FEMININE FOUNDERS

Megan Ryan Kaiser

Dragonfly Hot Yoga & Flyght Cycling
 By Katie Mohr | Photographed by Hillary Schave

Megan Ryan Kaiser grew up in the Madison area, where she pursued an undergraduate degree in theater performance. She later earned her Master of Fine Arts at Purdue University, and then ended up in Los Angeles, where she worked as a casting producer for reality shows.

These days? She’s back in Madison and enjoying life as the founder and owner of four Dragonfly Hot Yoga studios and Flyght Cycling.

Let’s back up. While interviewing for SyFy’s “Psychic at Large,” Ryan Kaiser met one applicant who encouraged her to try Bikram yoga, a style practiced in a room heated to more than 100 degrees Fahrenheit.

Despite her skepticism, she signed up for a month of classes in 2004, seeking a release from her emotionally taxing producing career. “I would have loved to walk out thinking, ‘That was dumb, people are crazy,’” says Ryan Kaiser. “But I couldn’t deny how good I felt.”  What started as an intensely personal experience would grow into an empire devoted to sharing yoga with people of all ages, sizes and experience levels.

After relocating to Madison and becoming a stay-at-home mom, she started looking for a new challenge. Although she loved being with her kids, she felt creatively unfulfilled. “I had to forgive myself for that,” she says. During the same period, she started to wonder how she could get her mom, sisters, aunts to do yoga with her—she knew the places she practiced would be intimidating to newcomers, but she also knew how life-changing yoga had been for her.

When her husband lost his job as a lawyer in 2010, her next move crystalized: open an unintimidating, fun-focused hot yoga studio. At the time, hot yoga wasn’t nearly as prevalent in the Madison area as it is today—“I wasn’t sure Madison was ready,” she recalls—but she believed in its physical, mental and emotional benefits, and pressed forward.

Out of “equal parts desperation and inspiration,” Ryan Kaiser made a business plan, met with a designer to create a logo and then met with banks.

“I probably did this all backward; I know I did,” says Ryan Kaiser, referring to all the time and money she put into the business before securing a loan. But looking back, she has no regrets about the way she founded Dragonfly, or the endless hours she poured into it. “We all question ourselves, ‘Am I good enough?’ But at the end of the day, you’re going to do what works for you.”

Then a mother of two, she often had to tote along her 2-year-old and 8-month-old daughters to meetings.

Although women account for 30 percent of small businesses owners, a 2014 report by the U.S. Senate Committee on Small Business and Entrepreneurship found that women receive roughly 16 percent of small-business loans. “I can’t even tell you how many banks turned me down,” Ryan Kaiser says. “I don’t know what would have made me give up.”

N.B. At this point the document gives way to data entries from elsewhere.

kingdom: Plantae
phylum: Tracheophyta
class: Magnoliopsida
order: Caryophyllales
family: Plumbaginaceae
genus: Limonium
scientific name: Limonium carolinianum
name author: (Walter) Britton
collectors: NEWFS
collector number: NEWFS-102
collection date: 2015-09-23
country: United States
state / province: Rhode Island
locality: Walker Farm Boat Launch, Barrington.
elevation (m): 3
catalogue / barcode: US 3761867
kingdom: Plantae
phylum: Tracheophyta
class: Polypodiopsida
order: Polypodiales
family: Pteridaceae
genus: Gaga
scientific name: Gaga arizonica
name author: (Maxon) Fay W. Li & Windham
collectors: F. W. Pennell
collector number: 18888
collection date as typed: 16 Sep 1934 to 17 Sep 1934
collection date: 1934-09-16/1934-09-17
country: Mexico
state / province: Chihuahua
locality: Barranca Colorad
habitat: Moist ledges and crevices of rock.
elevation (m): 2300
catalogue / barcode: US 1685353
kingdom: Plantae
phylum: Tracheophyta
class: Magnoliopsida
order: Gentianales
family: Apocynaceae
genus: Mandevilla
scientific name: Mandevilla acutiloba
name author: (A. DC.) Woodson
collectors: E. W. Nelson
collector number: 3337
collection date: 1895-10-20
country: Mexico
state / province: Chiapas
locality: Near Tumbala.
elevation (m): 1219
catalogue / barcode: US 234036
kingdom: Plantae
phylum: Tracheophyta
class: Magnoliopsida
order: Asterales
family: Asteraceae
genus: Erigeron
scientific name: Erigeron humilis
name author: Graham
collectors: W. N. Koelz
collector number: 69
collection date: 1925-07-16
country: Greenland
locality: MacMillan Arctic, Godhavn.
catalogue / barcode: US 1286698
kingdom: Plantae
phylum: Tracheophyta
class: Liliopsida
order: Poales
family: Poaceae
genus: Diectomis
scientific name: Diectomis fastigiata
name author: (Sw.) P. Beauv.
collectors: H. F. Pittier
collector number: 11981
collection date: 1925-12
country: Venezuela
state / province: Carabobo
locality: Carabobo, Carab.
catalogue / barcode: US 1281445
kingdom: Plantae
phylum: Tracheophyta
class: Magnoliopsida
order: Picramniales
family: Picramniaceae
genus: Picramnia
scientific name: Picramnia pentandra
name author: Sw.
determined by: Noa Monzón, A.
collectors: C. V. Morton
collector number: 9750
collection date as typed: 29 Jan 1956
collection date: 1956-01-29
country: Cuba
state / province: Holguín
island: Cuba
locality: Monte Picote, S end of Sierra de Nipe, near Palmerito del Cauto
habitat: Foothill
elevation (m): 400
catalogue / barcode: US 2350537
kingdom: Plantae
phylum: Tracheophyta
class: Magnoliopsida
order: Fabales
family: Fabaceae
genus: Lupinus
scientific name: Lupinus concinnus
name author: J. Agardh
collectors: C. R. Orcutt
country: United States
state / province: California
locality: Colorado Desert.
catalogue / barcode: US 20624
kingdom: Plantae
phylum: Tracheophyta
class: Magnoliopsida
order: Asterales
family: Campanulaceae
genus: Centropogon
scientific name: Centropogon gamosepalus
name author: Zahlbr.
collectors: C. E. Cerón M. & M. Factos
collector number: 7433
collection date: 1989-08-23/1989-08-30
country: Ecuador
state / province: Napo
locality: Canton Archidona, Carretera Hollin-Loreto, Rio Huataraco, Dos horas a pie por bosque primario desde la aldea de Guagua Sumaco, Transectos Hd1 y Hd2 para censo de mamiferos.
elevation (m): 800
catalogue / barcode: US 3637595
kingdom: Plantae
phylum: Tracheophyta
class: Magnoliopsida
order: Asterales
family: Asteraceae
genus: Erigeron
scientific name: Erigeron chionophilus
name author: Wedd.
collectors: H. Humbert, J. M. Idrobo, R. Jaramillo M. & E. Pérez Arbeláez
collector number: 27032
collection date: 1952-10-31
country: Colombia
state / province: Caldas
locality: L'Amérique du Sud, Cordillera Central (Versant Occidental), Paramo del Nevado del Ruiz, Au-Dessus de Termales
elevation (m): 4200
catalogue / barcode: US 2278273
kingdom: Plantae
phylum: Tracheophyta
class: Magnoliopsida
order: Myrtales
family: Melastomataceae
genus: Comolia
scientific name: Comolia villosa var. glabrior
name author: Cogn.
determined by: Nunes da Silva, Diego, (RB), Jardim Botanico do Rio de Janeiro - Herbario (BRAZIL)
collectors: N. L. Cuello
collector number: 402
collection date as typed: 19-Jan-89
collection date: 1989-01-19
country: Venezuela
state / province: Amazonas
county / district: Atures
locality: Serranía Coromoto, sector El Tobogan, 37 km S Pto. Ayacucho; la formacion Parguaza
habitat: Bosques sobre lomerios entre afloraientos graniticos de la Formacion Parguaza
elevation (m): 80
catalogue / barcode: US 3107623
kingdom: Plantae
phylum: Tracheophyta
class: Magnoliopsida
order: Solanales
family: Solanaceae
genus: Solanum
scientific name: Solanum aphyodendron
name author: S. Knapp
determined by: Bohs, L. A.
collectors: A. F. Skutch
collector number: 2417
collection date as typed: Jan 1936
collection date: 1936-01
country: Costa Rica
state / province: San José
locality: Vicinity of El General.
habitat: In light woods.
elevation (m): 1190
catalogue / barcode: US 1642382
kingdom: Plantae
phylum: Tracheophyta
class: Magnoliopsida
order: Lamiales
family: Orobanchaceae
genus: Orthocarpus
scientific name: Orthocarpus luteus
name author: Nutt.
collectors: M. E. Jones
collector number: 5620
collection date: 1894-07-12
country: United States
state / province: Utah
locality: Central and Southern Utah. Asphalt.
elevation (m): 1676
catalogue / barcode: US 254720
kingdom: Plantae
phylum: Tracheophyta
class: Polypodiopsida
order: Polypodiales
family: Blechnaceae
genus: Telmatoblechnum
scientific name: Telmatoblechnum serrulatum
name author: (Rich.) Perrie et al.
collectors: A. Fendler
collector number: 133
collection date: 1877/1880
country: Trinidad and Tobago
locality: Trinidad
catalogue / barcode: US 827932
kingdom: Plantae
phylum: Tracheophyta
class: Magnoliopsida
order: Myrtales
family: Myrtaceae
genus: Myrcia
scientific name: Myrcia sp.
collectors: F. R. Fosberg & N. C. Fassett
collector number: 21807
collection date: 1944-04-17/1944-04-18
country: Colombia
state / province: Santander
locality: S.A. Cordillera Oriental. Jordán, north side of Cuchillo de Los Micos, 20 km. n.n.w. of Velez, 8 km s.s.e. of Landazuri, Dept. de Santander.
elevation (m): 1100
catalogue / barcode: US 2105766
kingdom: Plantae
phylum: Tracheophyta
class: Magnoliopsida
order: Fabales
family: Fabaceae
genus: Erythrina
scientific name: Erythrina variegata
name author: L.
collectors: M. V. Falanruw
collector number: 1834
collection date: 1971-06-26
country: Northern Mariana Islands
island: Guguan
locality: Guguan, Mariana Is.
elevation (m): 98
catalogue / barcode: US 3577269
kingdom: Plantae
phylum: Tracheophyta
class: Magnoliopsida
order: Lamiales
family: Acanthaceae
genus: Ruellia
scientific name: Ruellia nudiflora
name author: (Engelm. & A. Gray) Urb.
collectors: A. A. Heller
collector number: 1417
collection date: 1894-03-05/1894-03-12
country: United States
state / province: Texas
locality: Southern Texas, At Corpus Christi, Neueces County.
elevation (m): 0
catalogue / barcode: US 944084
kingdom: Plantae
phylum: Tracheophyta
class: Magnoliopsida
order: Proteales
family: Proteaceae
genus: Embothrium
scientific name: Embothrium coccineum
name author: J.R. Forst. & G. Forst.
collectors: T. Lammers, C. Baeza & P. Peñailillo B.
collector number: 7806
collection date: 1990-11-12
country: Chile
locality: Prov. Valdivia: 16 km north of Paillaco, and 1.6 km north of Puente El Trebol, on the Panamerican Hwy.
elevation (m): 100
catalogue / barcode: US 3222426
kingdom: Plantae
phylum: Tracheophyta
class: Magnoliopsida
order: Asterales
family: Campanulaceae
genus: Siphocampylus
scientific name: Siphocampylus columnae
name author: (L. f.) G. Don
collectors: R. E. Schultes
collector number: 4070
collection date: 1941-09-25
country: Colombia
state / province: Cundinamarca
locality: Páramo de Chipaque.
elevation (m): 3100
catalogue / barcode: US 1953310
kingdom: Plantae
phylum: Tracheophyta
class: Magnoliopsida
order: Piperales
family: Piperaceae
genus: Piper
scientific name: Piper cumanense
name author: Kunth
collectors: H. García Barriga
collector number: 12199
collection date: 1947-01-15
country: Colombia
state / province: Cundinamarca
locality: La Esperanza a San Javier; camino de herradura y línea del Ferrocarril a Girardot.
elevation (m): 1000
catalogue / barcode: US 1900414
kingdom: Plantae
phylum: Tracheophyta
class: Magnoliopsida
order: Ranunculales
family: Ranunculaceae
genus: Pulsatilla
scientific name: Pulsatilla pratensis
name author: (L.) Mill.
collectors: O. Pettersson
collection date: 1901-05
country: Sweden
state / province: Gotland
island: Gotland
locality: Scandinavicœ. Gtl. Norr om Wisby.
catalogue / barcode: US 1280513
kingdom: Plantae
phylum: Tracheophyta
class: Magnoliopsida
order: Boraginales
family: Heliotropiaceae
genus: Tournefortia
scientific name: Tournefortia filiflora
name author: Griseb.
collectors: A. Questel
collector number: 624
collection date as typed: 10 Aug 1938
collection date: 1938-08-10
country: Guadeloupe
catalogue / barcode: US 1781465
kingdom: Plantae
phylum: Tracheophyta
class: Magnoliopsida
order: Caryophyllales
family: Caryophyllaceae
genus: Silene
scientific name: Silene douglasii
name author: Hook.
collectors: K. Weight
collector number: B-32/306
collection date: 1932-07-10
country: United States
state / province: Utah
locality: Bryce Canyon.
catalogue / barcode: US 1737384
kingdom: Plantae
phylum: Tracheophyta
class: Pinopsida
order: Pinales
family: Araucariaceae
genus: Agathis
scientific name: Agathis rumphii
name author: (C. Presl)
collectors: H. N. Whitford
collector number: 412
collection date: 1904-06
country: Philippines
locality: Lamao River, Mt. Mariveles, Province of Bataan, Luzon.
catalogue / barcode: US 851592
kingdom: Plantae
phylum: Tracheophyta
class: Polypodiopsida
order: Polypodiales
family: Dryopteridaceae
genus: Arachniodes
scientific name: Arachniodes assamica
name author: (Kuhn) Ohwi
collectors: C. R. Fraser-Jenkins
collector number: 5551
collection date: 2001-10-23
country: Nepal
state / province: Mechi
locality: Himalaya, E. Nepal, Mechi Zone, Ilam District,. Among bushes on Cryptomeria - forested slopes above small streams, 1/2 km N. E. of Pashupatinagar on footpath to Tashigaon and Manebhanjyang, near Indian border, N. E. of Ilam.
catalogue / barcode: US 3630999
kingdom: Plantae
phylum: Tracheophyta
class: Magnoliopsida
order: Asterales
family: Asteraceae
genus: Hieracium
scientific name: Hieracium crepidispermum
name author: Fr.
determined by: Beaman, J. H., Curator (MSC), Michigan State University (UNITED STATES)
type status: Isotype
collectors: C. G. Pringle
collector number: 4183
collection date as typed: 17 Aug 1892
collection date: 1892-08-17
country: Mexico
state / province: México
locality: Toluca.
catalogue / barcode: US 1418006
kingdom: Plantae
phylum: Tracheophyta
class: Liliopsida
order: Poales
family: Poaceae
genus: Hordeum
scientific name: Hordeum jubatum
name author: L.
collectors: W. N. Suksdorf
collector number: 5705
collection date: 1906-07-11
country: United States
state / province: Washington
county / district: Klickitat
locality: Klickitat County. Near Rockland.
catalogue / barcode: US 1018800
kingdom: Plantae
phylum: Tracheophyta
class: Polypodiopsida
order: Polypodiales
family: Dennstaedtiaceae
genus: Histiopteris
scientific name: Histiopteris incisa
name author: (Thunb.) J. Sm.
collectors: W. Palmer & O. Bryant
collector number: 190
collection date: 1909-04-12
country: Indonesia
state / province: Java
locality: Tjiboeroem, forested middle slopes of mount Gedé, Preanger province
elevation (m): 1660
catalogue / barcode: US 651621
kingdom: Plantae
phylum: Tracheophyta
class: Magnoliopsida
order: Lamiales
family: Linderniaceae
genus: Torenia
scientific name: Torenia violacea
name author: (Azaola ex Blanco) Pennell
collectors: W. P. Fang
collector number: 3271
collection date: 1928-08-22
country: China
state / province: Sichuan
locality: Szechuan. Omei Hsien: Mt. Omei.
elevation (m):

One man she met with about a rental space didn’t even bother to tell the building owner that she was interested. Without knowing if it was because she was a mother, a woman or if she just seemed crazy—and without making assumptions about why she was getting turned down—she just kept trying, out of a mix of desperation, pride, anger and inspiration. She believed in the studio and had already invested so much.

A year later, in June 2011, she had cleared all of the hurdlesand opened Dragonfly Hot Yoga in Fitchburg. Mind you, she had no business training or (until recently) yoga certifications—she actually doesn’t even want to teach yoga classes.

“My passion is creating opportunities,” she says. And through Dragonfly—which now has locations downtown, in Middleton and in Sun Prairie—she creates the opportunity for people to practice and to teach the art, as well as mentors hopeful studio owners through Yogafly Your Life, her consulting business. It’s the approachability of her teachers that she prides herself on. They connect with the clients because they’re just like them, with varying careers and body types, and many became instructors through Dragonfly’s teacher training program.

And, as of 2015, Ryan Kaiser also created an alternate way to get fit with Flyght Cycle— a club-like spinning class with loud music.

To hear her talk about the franchising legalities for FlyghtCycle and lease intricacies, you would never guess she was self-taught. But her savvy goes far beyond technical knowledge of launching and running a business.

So what’s next? After being diagnosed last year with LAM— lymphangioleiomyomatosis—a rare and incurable lung disease that affects almost exclusively women, Ryan Kaiser says she isn’t actively pursuing company growth, but will now lean on all she’s accomplished. Instead of sitting in the classes thinking about the cleaning or administrative work that needs to get done, she’ll focus on her breath and movement.

“It’s time to let Dragonfly do for me what it has done for others. It’s time to let it heal me.”

TIP   Let go of control and trust that your staff is capable. And to make that easier, surround yourself with people who inspire you.

SLIP   Letting fear keep her and her staff from making the right call, staffing or otherwise, for the company. “You can’t run your business out of fear.”